Yesterday I finally saw The Dark Knight, apparently one of the last people to do so since its release just a couple of weeks ago. The media coverage of the film, along with the tragically real Heath Ledger connection, reached new heights of absurdity, but in this case I surprise myself by finding it warranted. This is the first comic book movie I've seen in which the niftiness factor and the visual artistry took a back seat to the sheer evil of the villain; it is the first one I've seen that transcended camp and succeeded in being genuinely disturbing. This Joker is a reasonable pop psychological depiction of true psychopathy, as opposed to more conventional forms of villainy stemming from ambition, greed, or even the lust for domination. This Joker desires mayhem for its own sake and revels in the infliction of pain; as he convincingly states, the one thing human beings cannot tolerate in their interpersonal understanding is chaos, which is the ultimate inscrutability. What we cannot stand above all is an absence of pattern. This Joker is all surface and no core, and we are given no traumatic biography to account for his nature: it just is. As in the case of Iago, we are deprived of the comfort of (supposed) explanation.

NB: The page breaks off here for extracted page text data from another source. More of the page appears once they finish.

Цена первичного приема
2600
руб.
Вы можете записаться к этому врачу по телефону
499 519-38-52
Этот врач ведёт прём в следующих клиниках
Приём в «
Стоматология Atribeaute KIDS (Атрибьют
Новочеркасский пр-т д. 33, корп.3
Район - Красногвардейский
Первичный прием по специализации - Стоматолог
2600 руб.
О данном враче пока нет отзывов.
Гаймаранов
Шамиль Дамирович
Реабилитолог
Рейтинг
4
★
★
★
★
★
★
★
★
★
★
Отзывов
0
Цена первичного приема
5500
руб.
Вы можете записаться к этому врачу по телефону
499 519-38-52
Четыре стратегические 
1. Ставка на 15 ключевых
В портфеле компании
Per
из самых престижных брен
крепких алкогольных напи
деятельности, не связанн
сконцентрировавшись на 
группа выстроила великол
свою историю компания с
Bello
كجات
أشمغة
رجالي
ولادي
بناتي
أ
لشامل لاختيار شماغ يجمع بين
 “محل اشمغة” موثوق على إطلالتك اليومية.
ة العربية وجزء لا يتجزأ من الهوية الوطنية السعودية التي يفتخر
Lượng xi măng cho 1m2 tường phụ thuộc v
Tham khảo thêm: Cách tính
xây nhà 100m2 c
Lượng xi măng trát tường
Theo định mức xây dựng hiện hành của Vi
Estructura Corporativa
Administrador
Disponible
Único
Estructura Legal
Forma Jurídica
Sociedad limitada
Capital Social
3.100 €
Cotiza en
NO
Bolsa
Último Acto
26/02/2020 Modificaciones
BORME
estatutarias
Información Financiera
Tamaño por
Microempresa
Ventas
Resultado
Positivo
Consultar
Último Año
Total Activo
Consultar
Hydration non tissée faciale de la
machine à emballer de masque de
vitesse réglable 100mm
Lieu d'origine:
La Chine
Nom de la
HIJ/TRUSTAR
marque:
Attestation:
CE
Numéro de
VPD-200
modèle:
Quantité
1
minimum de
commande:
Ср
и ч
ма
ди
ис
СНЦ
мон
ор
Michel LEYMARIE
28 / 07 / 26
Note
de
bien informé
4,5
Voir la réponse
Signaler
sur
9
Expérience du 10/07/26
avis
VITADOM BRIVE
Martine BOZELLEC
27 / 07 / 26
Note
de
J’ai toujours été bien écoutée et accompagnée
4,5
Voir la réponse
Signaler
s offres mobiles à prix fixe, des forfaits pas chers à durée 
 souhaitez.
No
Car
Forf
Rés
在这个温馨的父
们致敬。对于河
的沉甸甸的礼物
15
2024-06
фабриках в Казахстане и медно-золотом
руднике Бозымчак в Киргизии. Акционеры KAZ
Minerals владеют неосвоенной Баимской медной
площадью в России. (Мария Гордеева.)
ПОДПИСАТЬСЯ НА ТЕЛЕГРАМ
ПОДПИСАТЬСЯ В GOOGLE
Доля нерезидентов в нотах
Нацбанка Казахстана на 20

Is psychopathy, like suicide, one of the unique risks of consciousness? Do other primate species have anything corresponding to psychopathy? No celebrity watcher, I know nothing about Heath Ledger (I never even saw Brokeback Mountain), but one can't help but speculate that playing that Joker could prove the last straw for someone laboring under a particular psychological burden.
Back in the real world, in China, chaos erupted on an individual scale despite unprecedented measures to ensure total order and predictability. I have no idea why the Chinese man in question, described as a 47-year-old factory worker who was divorced and apparently without a current permanent address, fatally stabbed an American (the father-in-law of the men's volleyball coach) and then leaped to his own death. Was he depressed and angry, or disgruntled, or paranoid and delusional? It goes to show that the potential for chaos, however remote, is the price of freedom. Certainly cultures, as much as individuals, vary in their tolerance of chaos.